**DATA SUPPLIED:**
····················
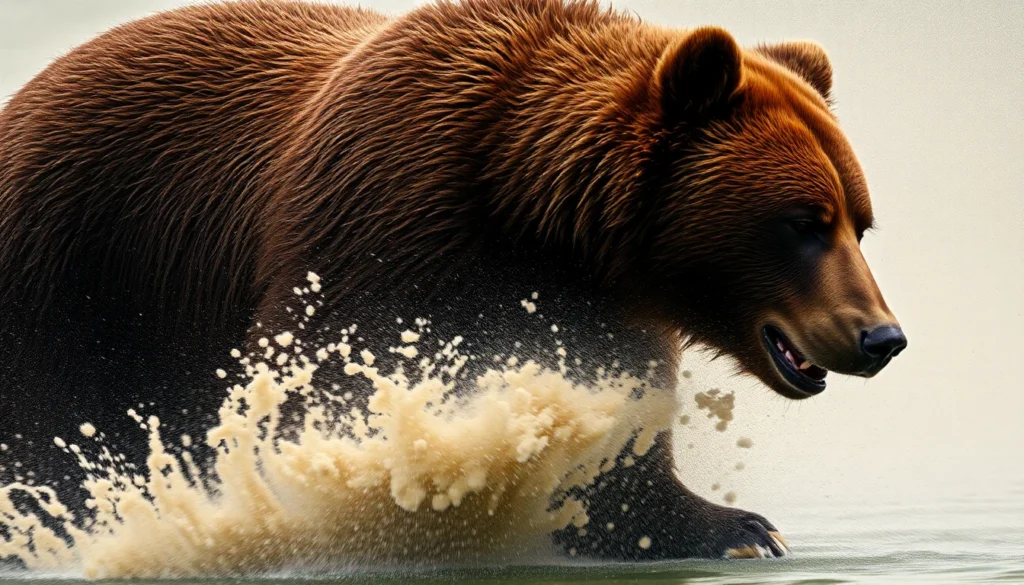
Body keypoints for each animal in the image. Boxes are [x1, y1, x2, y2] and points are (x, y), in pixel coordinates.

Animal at [0, 0, 907, 562]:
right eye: (803, 221)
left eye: (859, 222)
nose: (881, 336)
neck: (524, 203)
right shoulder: (378, 221)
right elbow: (317, 395)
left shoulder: (597, 307)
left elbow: (615, 441)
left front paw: (732, 524)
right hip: (68, 271)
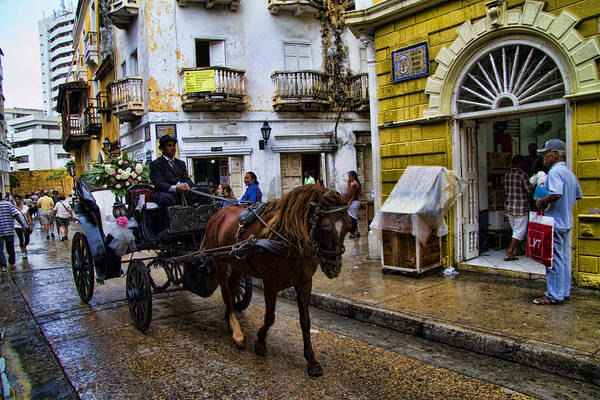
····················
**ACTIVITY:** Could every record be given again exactly, with its pictures left out?

**ANSWER TO THE EXERCISE:**
Body keypoints for each animal in the image. Boxes are [x1, y1, x2, y2] and points are (x, y), in pixel coordinates.

Animal at [0, 0, 907, 562]:
right eye: (803, 221)
left eye: (859, 222)
nose: (881, 336)
neck: (524, 203)
right shoulder: (378, 221)
right elbow: (317, 395)
left shoulder: (597, 307)
left elbow: (615, 441)
left front paw: (732, 524)
right hip: (68, 271)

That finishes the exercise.